Going on the attack, a lawyer on Friday said the LA County Sheriff’s Department is “unequipped” to properly investigate sex abuse allegations at Miramonte Elementary School and called on the California Attorney General’s Office to help.
Brian Claypool, an attorney representing six alleged victims of abuse at the Florence school, said he didn’t believe sheriff’s detectives were up to the task of investigating the allegations and possible cover-up that allowed abusive behavior for two decades.
Full Coverage: Miramonte Abuse Scandal
“We are insisting upon an independent, outside investigation of this debacle,” he said during a press conference outside the school. “The LA County Sheriff’s Department is not equipped to continue on its investigation.”
Claypool said he was outraged by a statement made by sheriff’s spokesman Steve Whitmore in a KPCC report saying that a potential victim had "fabricated" her story of a female teacher who aided sex abuse suspect Mark Berndt in his alleged “lurid acts.”
The girl claimed that a female teacher had escorted her into Berndt’s classroom where he allegedly took cellphone pictures of the girl eating a cookie with a “white gooey substance” on it, Claypool said.
KPCC News Director Paul Glickman said that Claypool appears to have misconstrued what Whitmore said in the KPCC report.
“Mr. Whitmore never told us that the girl fabricated her story, nor did we report that he said that,” said Glickman. “Mr. Whitmore was commenting on the allegation in a TV story that the girl’s teacher had helped Mark Berndt victimize children."
Berndt, who worked at Miramonte for more than 30 years, was arrested Monday and charged with felony molestation involving 23 students, ages 7 to 10, between 2005 and 2010, officials said.
He was in custody Friday, being held on $23 million bond. He was expected to be arraigned on Feb. 21.
A message left for Berndt’s public defender, Victor Acevedo, was not immediately returned.

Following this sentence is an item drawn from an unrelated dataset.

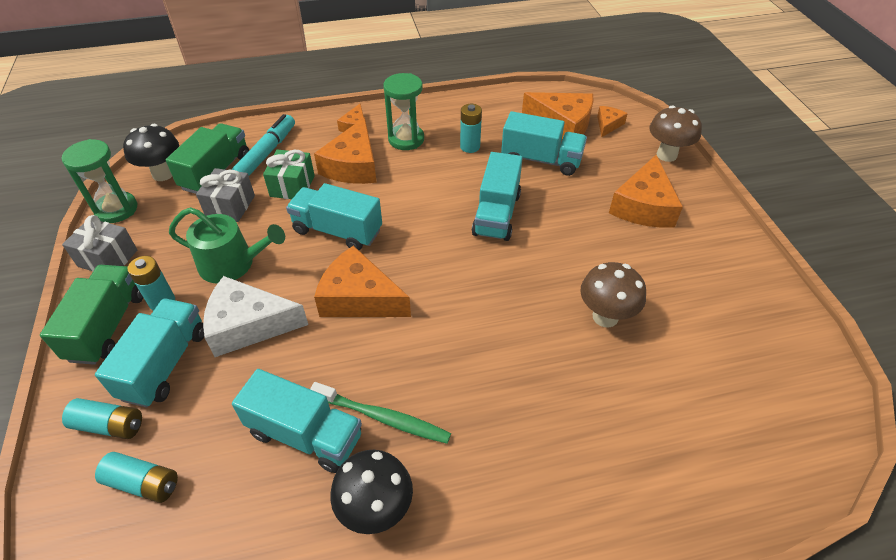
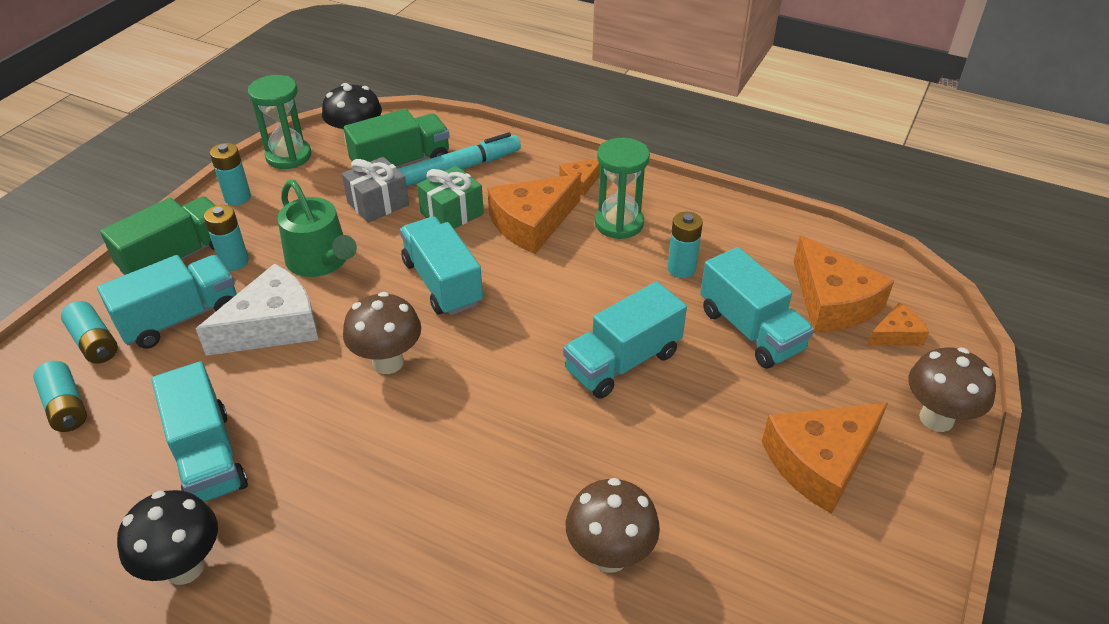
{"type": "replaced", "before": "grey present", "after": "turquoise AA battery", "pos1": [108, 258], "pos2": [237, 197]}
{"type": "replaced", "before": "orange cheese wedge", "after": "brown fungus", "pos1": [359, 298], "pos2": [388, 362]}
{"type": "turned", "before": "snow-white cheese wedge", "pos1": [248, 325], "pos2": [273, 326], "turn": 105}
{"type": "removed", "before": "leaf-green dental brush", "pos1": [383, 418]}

In addition to Berndt, a second teacher was arrested. Martin Bernard Springer, 49, faces three counts of lewd acts on a child over a three-month period in 2009, according to the Los Angeles County District Attorney’s Office.
He was released from custody after posting bail.
The Berndt case came to light in late 2010 after a film processor contacted police about photos depicting children in a classroom with their eyes blindfolded and tape covering their mouths, officials said.
Claypool said he has crafted a letter to California Attorney General Kamala Harris, requesting that her office get involved in the investigation.
Lynda Gledhill, an AG Office spokeswoman, declined to comment, saying the Attorney General had received no formal request.